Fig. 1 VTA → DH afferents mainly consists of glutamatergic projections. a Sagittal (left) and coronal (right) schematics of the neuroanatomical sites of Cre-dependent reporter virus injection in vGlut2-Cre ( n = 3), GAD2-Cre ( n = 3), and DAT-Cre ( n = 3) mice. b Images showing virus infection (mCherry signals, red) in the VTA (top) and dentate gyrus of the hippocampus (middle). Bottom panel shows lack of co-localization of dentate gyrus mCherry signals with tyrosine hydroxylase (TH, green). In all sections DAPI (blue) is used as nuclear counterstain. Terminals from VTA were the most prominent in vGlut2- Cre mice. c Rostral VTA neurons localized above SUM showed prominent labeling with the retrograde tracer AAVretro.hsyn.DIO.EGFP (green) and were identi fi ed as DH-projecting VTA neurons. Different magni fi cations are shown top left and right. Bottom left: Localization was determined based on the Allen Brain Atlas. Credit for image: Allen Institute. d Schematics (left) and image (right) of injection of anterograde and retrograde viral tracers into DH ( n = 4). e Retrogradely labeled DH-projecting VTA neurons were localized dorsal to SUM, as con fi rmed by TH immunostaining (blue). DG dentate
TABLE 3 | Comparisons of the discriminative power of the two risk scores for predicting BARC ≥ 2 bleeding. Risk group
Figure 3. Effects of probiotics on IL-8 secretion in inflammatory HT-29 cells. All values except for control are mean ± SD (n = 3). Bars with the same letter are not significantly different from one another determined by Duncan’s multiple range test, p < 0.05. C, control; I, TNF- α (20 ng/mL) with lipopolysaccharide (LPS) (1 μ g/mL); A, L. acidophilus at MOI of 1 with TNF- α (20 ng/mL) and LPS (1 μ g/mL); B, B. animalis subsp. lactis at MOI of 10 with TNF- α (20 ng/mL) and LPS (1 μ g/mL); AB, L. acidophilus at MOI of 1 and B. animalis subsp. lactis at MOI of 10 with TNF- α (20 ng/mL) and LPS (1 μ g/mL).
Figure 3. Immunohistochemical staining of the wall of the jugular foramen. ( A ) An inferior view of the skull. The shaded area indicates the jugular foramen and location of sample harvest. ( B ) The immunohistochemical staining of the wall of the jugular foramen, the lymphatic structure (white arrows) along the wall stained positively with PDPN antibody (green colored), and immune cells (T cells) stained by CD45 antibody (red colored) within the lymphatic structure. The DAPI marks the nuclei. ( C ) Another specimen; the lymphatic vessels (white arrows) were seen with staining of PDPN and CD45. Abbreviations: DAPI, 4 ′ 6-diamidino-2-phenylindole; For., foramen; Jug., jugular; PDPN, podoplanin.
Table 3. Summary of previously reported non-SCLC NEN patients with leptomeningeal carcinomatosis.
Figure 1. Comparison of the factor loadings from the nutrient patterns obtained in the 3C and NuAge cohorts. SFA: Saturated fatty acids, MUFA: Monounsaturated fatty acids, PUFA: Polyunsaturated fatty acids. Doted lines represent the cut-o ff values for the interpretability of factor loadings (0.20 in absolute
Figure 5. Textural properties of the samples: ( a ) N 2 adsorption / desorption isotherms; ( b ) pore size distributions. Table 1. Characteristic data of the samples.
=====
» **What this task involves**: What is needed is a word-for-word copy of the records.

» **Worked solution**:
Fig. 1 VTA → DH afferents mainly consists of glutamatergic projections. a Sagittal (left) and coronal (right) schematics of the neuroanatomical sites of Cre-dependent reporter virus injection in vGlut2-Cre ( n = 3), GAD2-Cre ( n = 3), and DAT-Cre ( n = 3) mice. b Images showing virus infection (mCherry signals, red) in the VTA (top) and dentate gyrus of the hippocampus (middle). Bottom panel shows lack of co-localization of dentate gyrus mCherry signals with tyrosine hydroxylase (TH, green). In all sections DAPI (blue) is used as nuclear counterstain. Terminals from VTA were the most prominent in vGlut2- Cre mice. c Rostral VTA neurons localized above SUM showed prominent labeling with the retrograde tracer AAVretro.hsyn.DIO.EGFP (green) and were identi fi ed as DH-projecting VTA neurons. Different magni fi cations are shown top left and right. Bottom left: Localization was determined based on the Allen Brain Atlas. Credit for image: Allen Institute. d Schematics (left) and image (right) of injection of anterograde and retrograde viral tracers into DH ( n = 4). e Retrogradely labeled DH-projecting VTA neurons were localized dorsal to SUM, as con fi rmed by TH immunostaining (blue). DG dentate
TABLE 3 | Comparisons of the discriminative power of the two risk scores for predicting BARC ≥ 2 bleeding. Risk group
Figure 3. Effects of probiotics on IL-8 secretion in inflammatory HT-29 cells. All values except for control are mean ± SD (n = 3). Bars with the same letter are not significantly different from one another determined by Duncan’s multiple range test, p < 0.05. C, control; I, TNF- α (20 ng/mL) with lipopolysaccharide (LPS) (1 μ g/mL); A, L. acidophilus at MOI of 1 with TNF- α (20 ng/mL) and LPS (1 μ g/mL); B, B. animalis subsp. lactis at MOI of 10 with TNF- α (20 ng/mL) and LPS (1 μ g/mL); AB, L. acidophilus at MOI of 1 and B. animalis subsp. lactis at MOI of 10 with TNF- α (20 ng/mL) and LPS (1 μ g/mL).
Figure 3. Immunohistochemical staining of the wall of the jugular foramen. ( A ) An inferior view of the skull. The shaded area indicates the jugular foramen and location of sample harvest. ( B ) The immunohistochemical staining of the wall of the jugular foramen, the lymphatic structure (white arrows) along the wall stained positively with PDPN antibody (green colored), and immune cells (T cells) stained by CD45 antibody (red colored) within the lymphatic structure. The DAPI marks the nuclei. ( C ) Another specimen; the lymphatic vessels (white arrows) were seen with staining of PDPN and CD45. Abbreviations: DAPI, 4 ′ 6-diamidino-2-phenylindole; For., foramen; Jug., jugular; PDPN, podoplanin.
Table 3. Summary of previously reported non-SCLC NEN patients with leptomeningeal carcinomatosis.
Figure 1. Comparison of the factor loadings from the nutrient patterns obtained in the 3C and NuAge cohorts. SFA: Saturated fatty acids, MUFA: Monounsaturated fatty acids, PUFA: Polyunsaturated fatty acids. Doted lines represent the cut-o ff values for the interpretability of factor loadings (0.20 in absolute
Figure 5. Textural properties of the samples: ( a ) N 2 adsorption / desorption isotherms; ( b ) pore size distributions. Table 1. Characteristic data of the samples.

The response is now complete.